Le gaz carbonique qui pénètre dans l’océan y rejoint la famille des carbonates. Celle-ci comprend le gaz carbonique et aussi les ions carbonate et bicarbonate, tous présents en équilibre. Tout ajout ou retrait d’une quantité de l’un des termes active une réaction vers une composition plus acide ou moins acide (selon le facteur de Revelle) afin de rétablir l’équilibre.


Le point essentiel est que plus l’océan contient de gaz carbonique, plus son acidité augmente, et moins il devient capable d’en absorber.


La couche mélangée de surface s’équilibre avec l’atmosphère en six mois environ. C’est elle qui est la principale composante du puits océanique de carbone. L’océan profond et la couche mélangée de surface communiquent par les mélanges turbulents provoqués en particulier par les mouvements cycloniques et lors du refroidissement hivernal. Ces deux processus apportent en surface une eau qui s’est équilibrée avec le gaz carbonique de l’atmosphère bien avant le début de l’ère industrielle. L’océan profond met environ mille ans pour se renouveler. C’est le temps qu’il faut pour qu’un équilibre soit atteint avec l’atmosphère.

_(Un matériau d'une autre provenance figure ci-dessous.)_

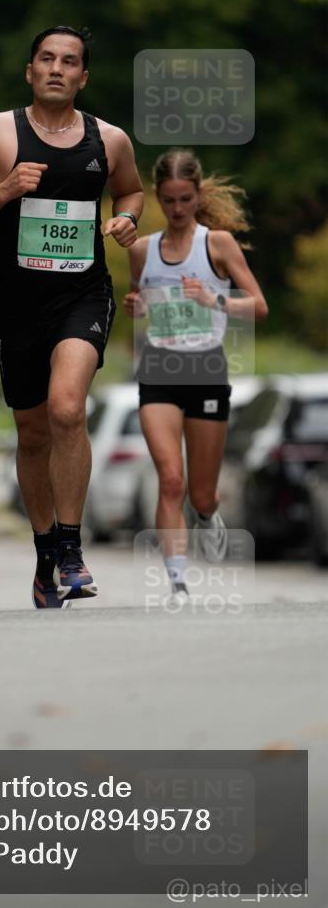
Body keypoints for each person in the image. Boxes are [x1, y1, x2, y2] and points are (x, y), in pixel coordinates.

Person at [0, 25, 144, 609]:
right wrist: (6, 189)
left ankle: (71, 548)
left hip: (82, 294)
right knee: (32, 431)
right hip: (18, 303)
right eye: (46, 59)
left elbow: (131, 193)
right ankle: (44, 553)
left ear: (84, 77)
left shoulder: (109, 140)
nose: (57, 68)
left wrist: (125, 219)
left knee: (67, 408)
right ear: (30, 71)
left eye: (70, 61)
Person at [123, 148, 268, 605]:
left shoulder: (217, 244)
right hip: (159, 370)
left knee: (202, 493)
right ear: (158, 198)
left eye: (185, 199)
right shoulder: (143, 250)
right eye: (168, 200)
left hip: (206, 368)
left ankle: (207, 516)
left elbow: (259, 306)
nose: (178, 209)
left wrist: (214, 301)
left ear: (197, 194)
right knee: (171, 479)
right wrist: (137, 306)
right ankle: (179, 583)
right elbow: (138, 300)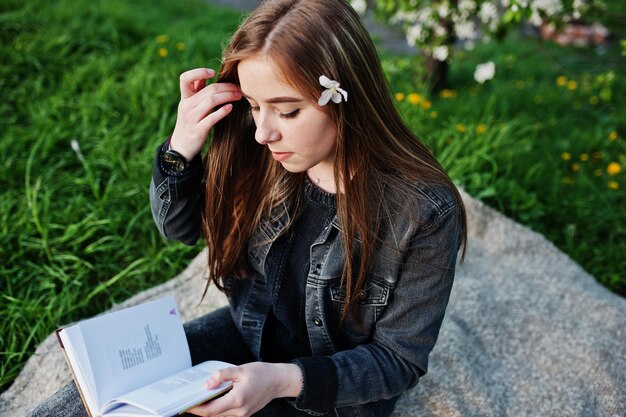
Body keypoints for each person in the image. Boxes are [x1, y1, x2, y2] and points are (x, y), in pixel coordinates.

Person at [28, 1, 466, 416]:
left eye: (288, 111)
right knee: (100, 399)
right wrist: (181, 149)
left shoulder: (423, 211)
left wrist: (279, 380)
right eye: (255, 106)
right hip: (250, 332)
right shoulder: (262, 155)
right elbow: (180, 229)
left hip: (331, 389)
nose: (262, 133)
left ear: (347, 100)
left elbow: (397, 361)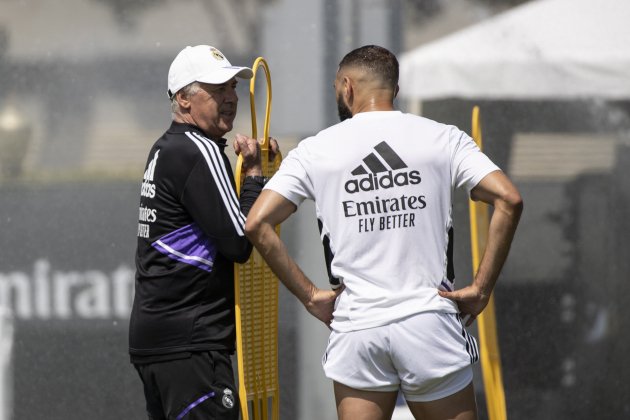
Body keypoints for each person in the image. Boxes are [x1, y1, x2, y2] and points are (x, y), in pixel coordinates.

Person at [245, 45, 523, 420]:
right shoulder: (442, 137)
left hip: (357, 327)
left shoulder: (315, 150)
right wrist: (481, 288)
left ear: (347, 87)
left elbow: (257, 224)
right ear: (394, 87)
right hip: (428, 321)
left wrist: (311, 296)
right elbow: (509, 199)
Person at [129, 45, 277, 420]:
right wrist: (257, 177)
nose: (231, 98)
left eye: (232, 87)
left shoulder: (166, 147)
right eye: (217, 89)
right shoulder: (199, 149)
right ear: (183, 99)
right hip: (191, 346)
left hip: (158, 342)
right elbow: (240, 242)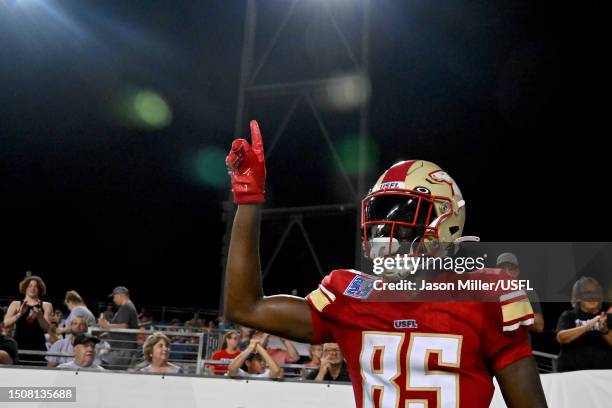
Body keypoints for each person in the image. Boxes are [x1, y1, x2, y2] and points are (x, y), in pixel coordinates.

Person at [223, 121, 547, 408]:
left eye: (404, 220)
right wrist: (249, 199)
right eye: (379, 221)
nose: (385, 234)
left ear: (448, 223)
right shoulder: (351, 294)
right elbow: (245, 308)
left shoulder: (485, 294)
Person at [556, 277, 612, 372]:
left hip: (604, 374)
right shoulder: (569, 315)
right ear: (578, 297)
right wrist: (587, 326)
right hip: (573, 374)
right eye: (587, 293)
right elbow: (561, 338)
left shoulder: (607, 317)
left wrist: (605, 331)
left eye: (595, 293)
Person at [3, 275, 53, 365]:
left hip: (38, 346)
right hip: (19, 344)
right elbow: (5, 324)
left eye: (36, 286)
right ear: (25, 288)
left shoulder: (46, 305)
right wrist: (19, 314)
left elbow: (47, 328)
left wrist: (39, 316)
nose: (32, 288)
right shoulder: (15, 304)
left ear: (40, 289)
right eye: (30, 285)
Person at [496, 252, 545, 333]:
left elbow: (539, 327)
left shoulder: (529, 293)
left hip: (520, 343)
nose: (507, 272)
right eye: (502, 268)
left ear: (517, 271)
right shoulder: (489, 294)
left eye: (511, 268)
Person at [98, 286, 139, 369]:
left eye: (114, 297)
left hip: (123, 349)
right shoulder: (127, 306)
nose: (114, 300)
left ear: (120, 295)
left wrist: (106, 326)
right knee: (104, 366)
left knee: (106, 369)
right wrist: (108, 333)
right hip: (121, 348)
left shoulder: (126, 307)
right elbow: (122, 327)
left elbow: (124, 326)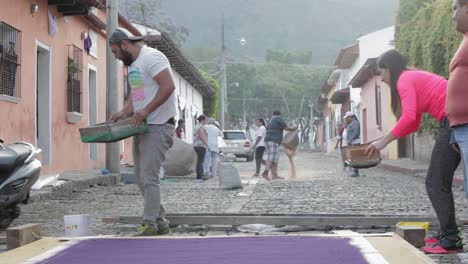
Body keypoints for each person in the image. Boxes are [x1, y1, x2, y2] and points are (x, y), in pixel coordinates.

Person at [365, 49, 462, 254]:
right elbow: (413, 123)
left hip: (452, 120)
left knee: (435, 182)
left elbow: (408, 118)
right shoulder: (410, 76)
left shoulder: (404, 79)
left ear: (388, 69)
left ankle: (451, 239)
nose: (382, 79)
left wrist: (383, 142)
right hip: (452, 120)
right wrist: (382, 140)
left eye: (381, 73)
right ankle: (448, 235)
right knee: (438, 181)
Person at [108, 28, 176, 236]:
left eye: (115, 52)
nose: (116, 57)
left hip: (159, 125)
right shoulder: (134, 66)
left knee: (149, 177)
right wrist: (122, 113)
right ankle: (160, 221)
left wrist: (147, 110)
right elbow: (136, 97)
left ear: (125, 44)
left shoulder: (152, 57)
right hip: (143, 126)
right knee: (140, 177)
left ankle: (149, 224)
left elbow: (168, 86)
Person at [261, 110, 297, 180]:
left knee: (275, 159)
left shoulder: (271, 121)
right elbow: (286, 127)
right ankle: (265, 173)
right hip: (273, 141)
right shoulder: (278, 118)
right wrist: (294, 128)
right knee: (271, 158)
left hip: (267, 141)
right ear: (279, 114)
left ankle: (274, 175)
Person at [344, 112, 360, 177]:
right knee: (353, 157)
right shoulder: (352, 123)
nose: (346, 119)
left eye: (347, 118)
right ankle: (355, 171)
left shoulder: (355, 123)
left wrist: (350, 139)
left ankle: (356, 172)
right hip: (352, 142)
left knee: (355, 157)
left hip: (355, 142)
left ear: (351, 117)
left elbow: (356, 132)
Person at [193, 115, 209, 180]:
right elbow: (202, 137)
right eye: (206, 120)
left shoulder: (196, 126)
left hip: (196, 145)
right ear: (202, 120)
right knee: (200, 161)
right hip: (200, 145)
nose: (206, 121)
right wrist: (207, 145)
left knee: (199, 160)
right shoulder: (200, 127)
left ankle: (199, 174)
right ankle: (200, 175)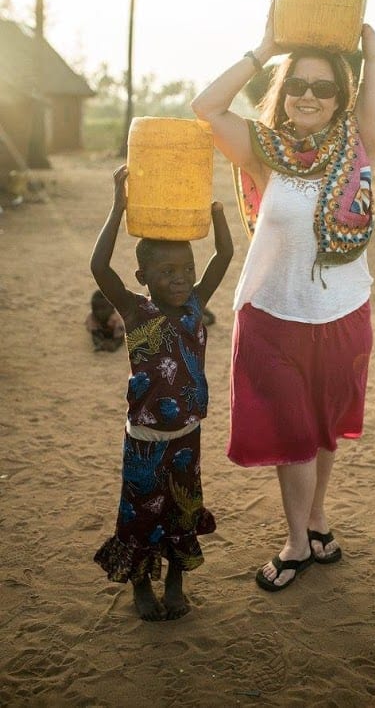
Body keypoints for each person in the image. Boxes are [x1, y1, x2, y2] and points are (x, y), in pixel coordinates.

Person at [191, 1, 375, 591]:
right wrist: (265, 48)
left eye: (323, 89)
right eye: (297, 84)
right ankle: (298, 541)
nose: (309, 96)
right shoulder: (261, 151)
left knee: (324, 429)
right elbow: (206, 108)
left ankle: (316, 519)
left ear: (340, 98)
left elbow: (372, 76)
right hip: (273, 314)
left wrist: (372, 53)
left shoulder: (358, 151)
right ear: (283, 89)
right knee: (293, 431)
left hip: (344, 313)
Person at [90, 164, 233, 620]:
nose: (180, 278)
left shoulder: (195, 304)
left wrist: (216, 213)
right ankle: (140, 587)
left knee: (182, 512)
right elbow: (98, 267)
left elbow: (224, 255)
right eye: (167, 270)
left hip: (187, 436)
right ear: (142, 277)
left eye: (186, 269)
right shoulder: (135, 313)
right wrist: (118, 208)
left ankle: (175, 580)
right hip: (146, 441)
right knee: (141, 517)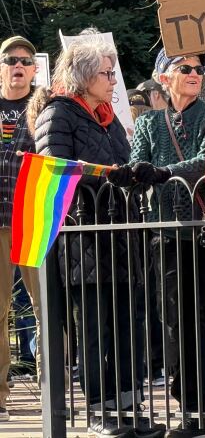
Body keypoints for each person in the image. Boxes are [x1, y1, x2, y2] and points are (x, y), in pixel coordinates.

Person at [29, 34, 162, 438]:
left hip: (120, 237)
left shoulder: (108, 118)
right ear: (84, 74)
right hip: (82, 239)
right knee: (93, 327)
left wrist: (137, 172)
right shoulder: (59, 114)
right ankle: (100, 410)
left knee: (128, 324)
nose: (111, 79)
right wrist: (102, 175)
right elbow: (53, 168)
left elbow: (123, 161)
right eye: (105, 72)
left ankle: (127, 404)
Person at [113, 49, 205, 438]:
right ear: (164, 77)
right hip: (167, 234)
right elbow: (138, 160)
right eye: (184, 68)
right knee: (178, 325)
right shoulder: (149, 123)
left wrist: (160, 172)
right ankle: (192, 411)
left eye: (198, 68)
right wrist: (132, 173)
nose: (194, 73)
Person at [0, 36, 41, 421]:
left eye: (25, 61)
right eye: (11, 59)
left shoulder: (43, 107)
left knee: (46, 309)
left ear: (34, 69)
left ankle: (53, 390)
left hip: (32, 219)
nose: (18, 66)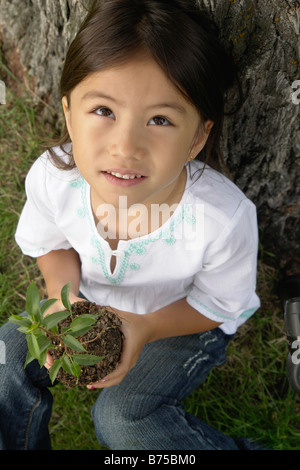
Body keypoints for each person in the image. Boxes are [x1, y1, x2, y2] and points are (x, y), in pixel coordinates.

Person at [0, 0, 262, 450]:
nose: (126, 146)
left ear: (197, 137)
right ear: (68, 113)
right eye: (103, 110)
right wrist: (62, 298)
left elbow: (221, 306)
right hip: (88, 306)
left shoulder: (221, 219)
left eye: (160, 120)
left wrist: (144, 328)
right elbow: (55, 243)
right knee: (5, 357)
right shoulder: (54, 178)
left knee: (122, 420)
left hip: (179, 322)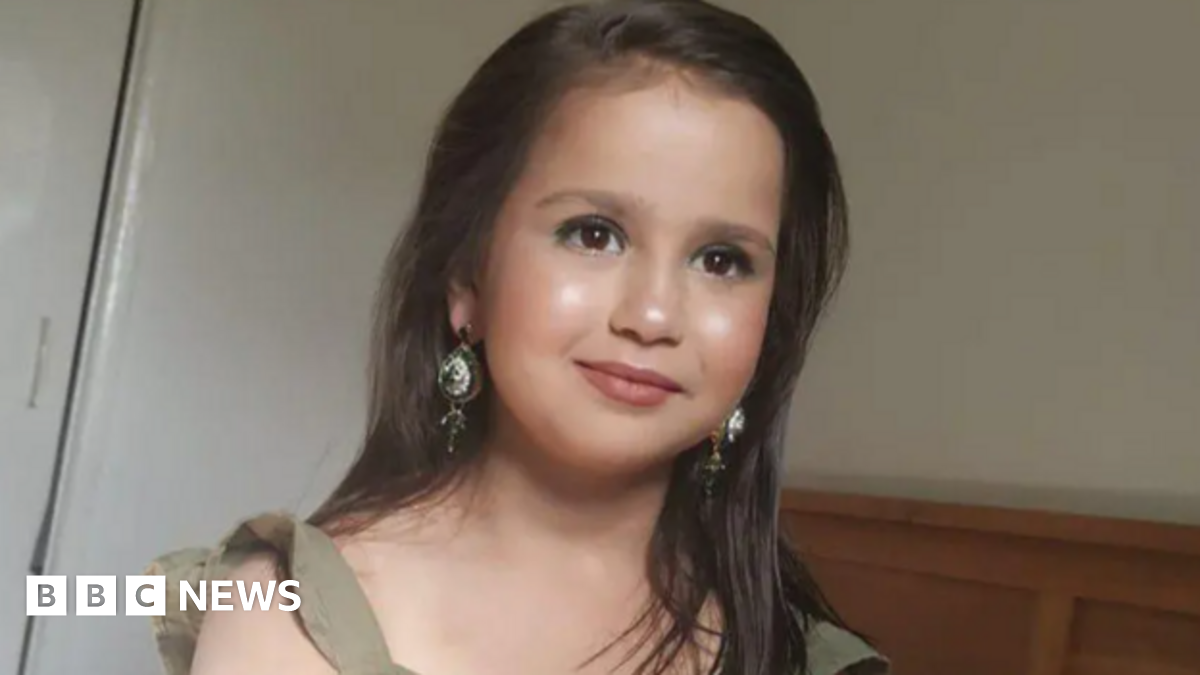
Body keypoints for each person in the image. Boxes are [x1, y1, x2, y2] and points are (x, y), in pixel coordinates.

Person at [147, 0, 888, 673]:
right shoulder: (292, 617)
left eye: (722, 259)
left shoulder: (803, 654)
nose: (654, 315)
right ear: (468, 278)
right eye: (593, 234)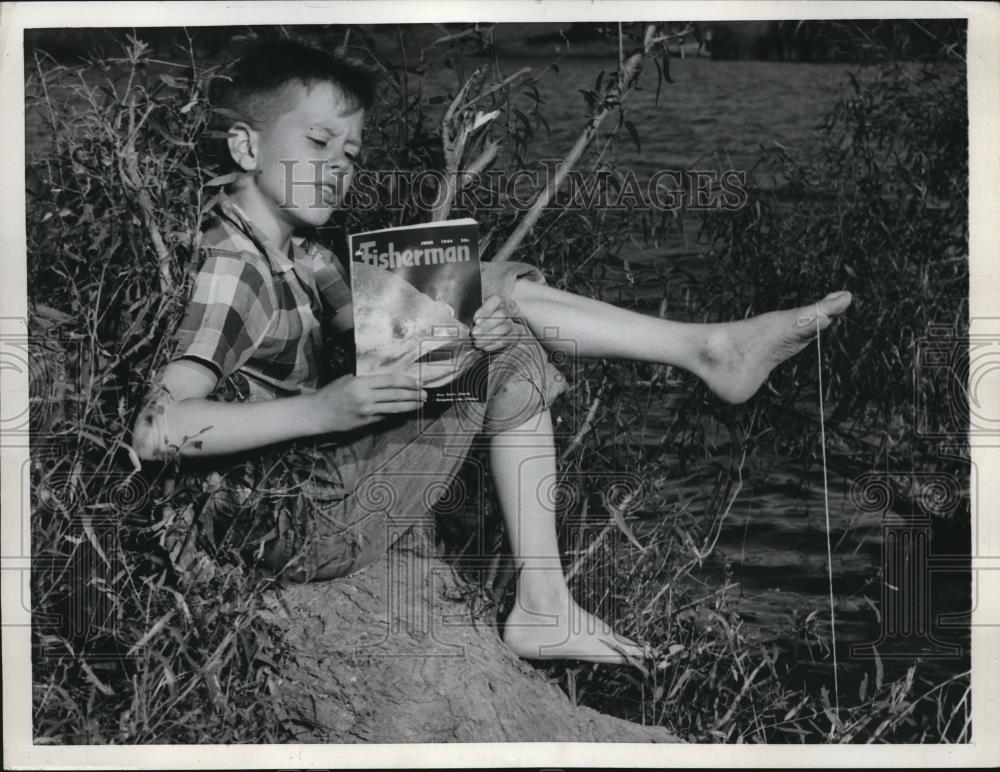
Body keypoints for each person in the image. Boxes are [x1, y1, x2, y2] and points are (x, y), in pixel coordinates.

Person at [132, 38, 852, 665]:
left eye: (350, 154)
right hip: (278, 527)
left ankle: (706, 351)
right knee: (496, 331)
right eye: (317, 144)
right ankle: (704, 358)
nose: (339, 169)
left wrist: (465, 339)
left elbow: (373, 343)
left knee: (493, 304)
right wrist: (323, 409)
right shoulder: (234, 267)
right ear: (246, 146)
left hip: (298, 494)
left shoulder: (303, 255)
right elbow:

Qu’en sera-t-il dans un futur lointain ? Le puits de carbone dû à la croissance de la biomasse terrestre devrait diminuer très fortement, d’une part parce que l’effet fertilisant de ce gaz n’existera plus dès que la respiration s’équilibrera avec la photosynthèse, d’autre part parce qu’à une température plus élevée, avec des risques de sécheresse, la croissance de la végétation terrestre sera freinée. Par ailleurs, un océan devenu plus acide d’avoir absorbé de grandes quantités de gaz carbonique l’absorbera moins facilement : plus de la moitié du gaz carbonique injecté est absorbé par la végétation terrestre et par les océans après cent ans ; l’océan profond en mille ans en absorbe encore environ 20 % ; au bout de dix mille ans la réaction avec les carbonates de calcium des sédiments laisse encore 15 % du gaz carbonique injecté ; le reste persistera encore 100 000 à un million d’années, le temps qu’il faut pour restaurer l’alcalinité de l’océan par l’altération des silicates.